+++ Data excerpts +++

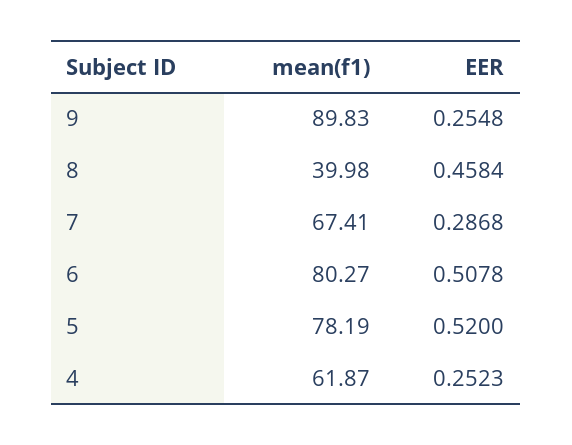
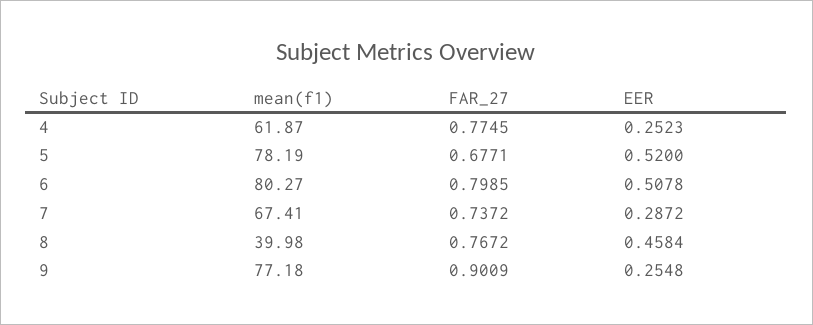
mean(f1), 9: 89.83 -> 77.18
EER, 7: 0.2868 -> 0.2872
FAR_27, 4: none -> 0.7745
FAR_27, 5: none -> 0.6771
FAR_27, 6: none -> 0.7985
FAR_27, 7: none -> 0.7372
FAR_27, 8: none -> 0.7672
FAR_27, 9: none -> 0.9009

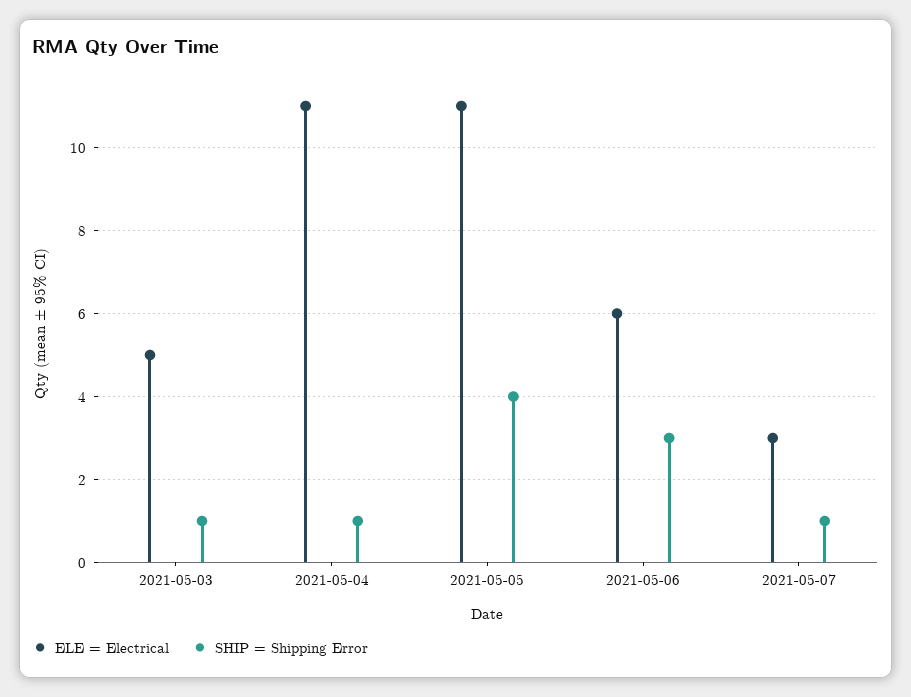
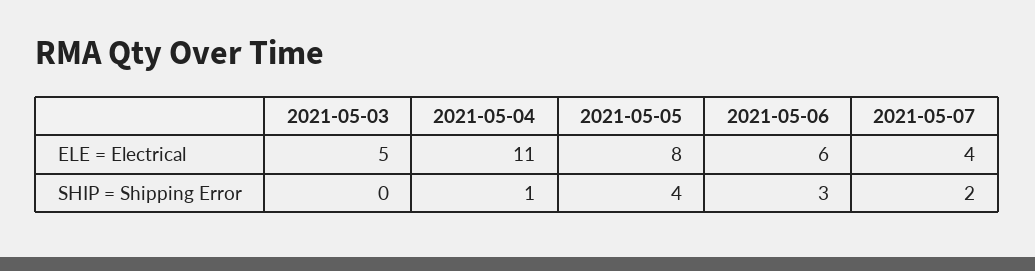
SHIP = Shipping Error, 2021-05-03: 1 -> 0
ELE = Electrical, 2021-05-05: 11 -> 8
ELE = Electrical, 2021-05-07: 3 -> 4
SHIP = Shipping Error, 2021-05-07: 1 -> 2

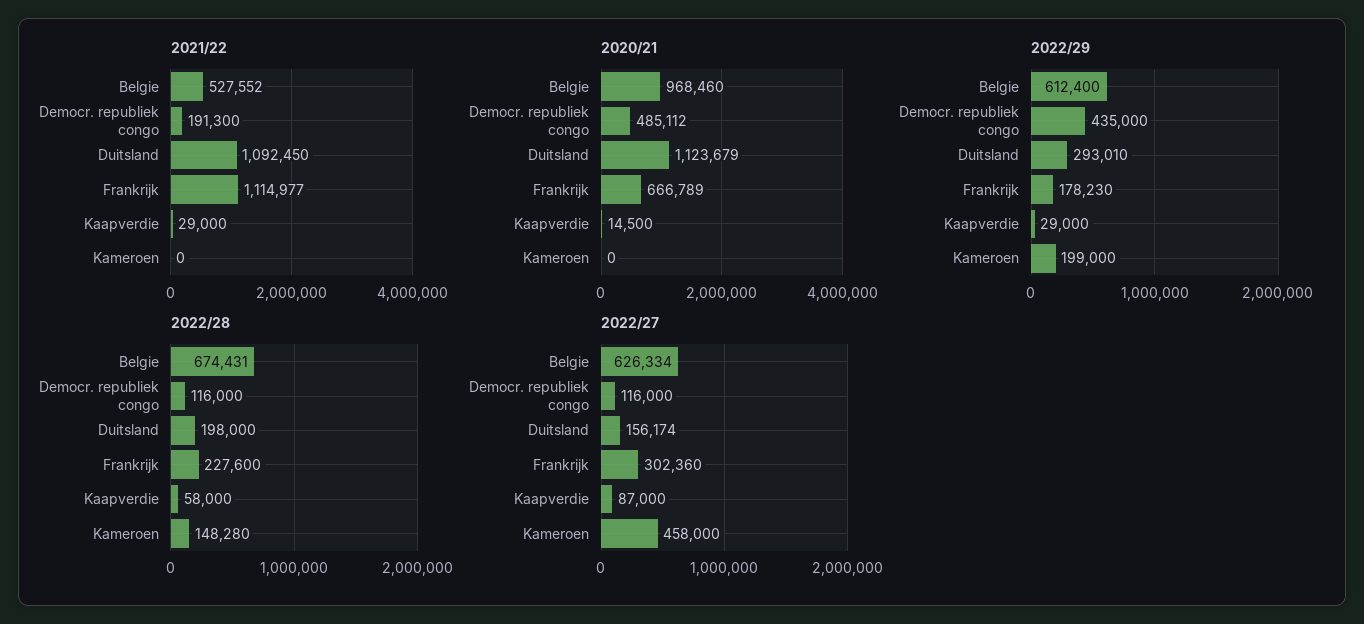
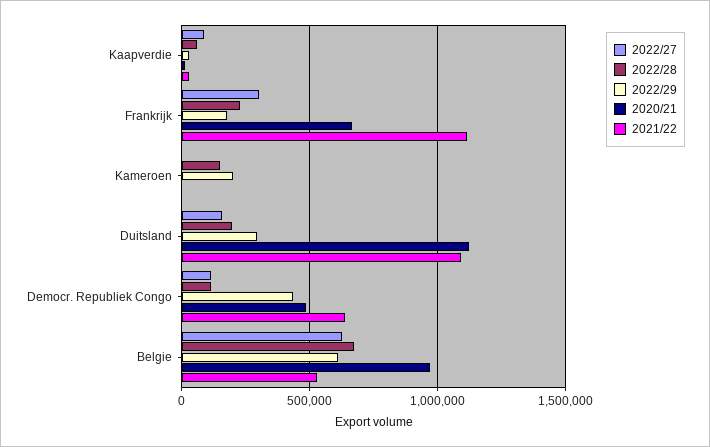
2021/22, Democr. republiek congo: 191300 -> 650000
2022/27, Kameroen: 458000 -> 0

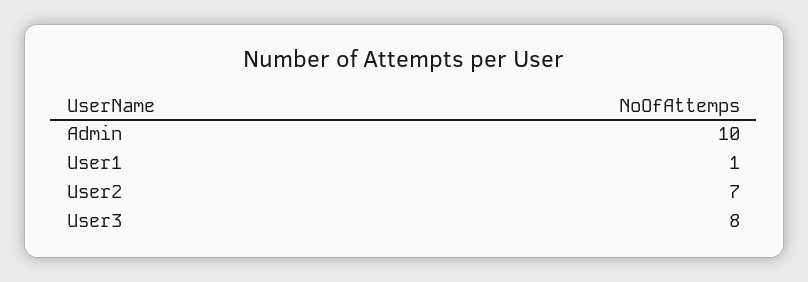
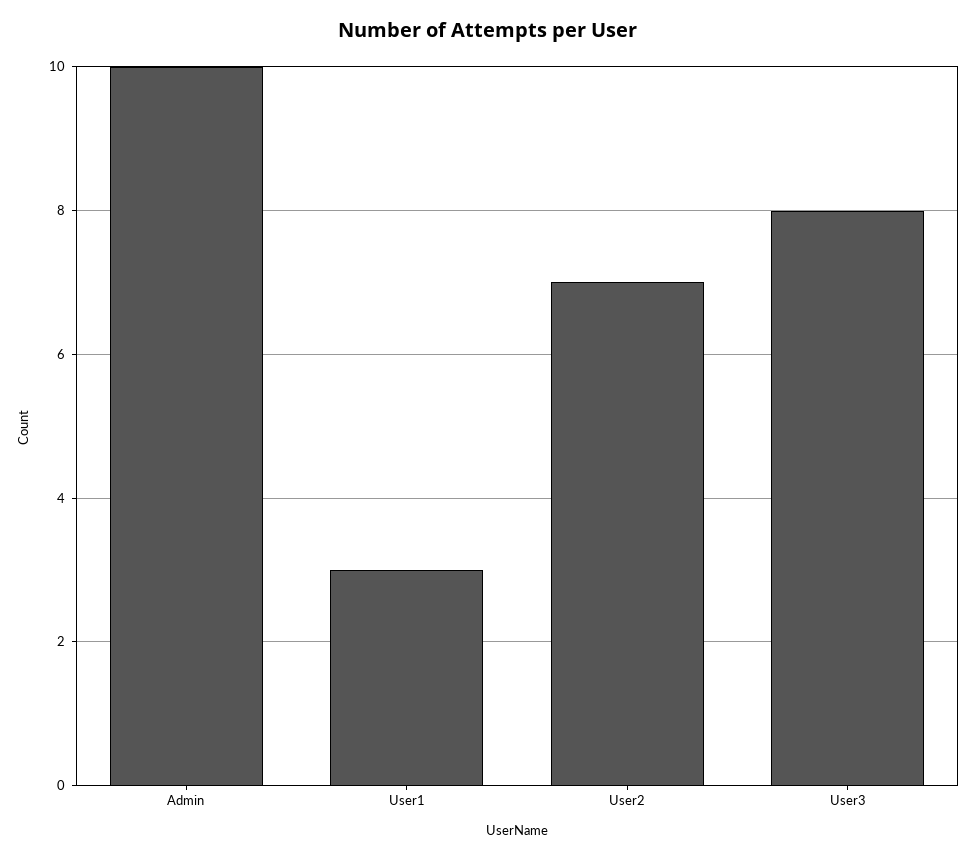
User1: 1 -> 3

+++

▶ [About this exercise]: Take the lines from the first line of the entries through the line with "ELE = Electrical, 2021-05-07: 3 -> 4", inclusive, and give them again exactly, minus any pictures.

▶ [Answer below]:
mean(f1), 9: 89.83 -> 77.18
EER, 7: 0.2868 -> 0.2872
FAR_27, 4: none -> 0.7745
FAR_27, 5: none -> 0.6771
FAR_27, 6: none -> 0.7985
FAR_27, 7: none -> 0.7372
FAR_27, 8: none -> 0.7672
FAR_27, 9: none -> 0.9009

SHIP = Shipping Error, 2021-05-03: 1 -> 0
ELE = Electrical, 2021-05-05: 11 -> 8
ELE = Electrical, 2021-05-07: 3 -> 4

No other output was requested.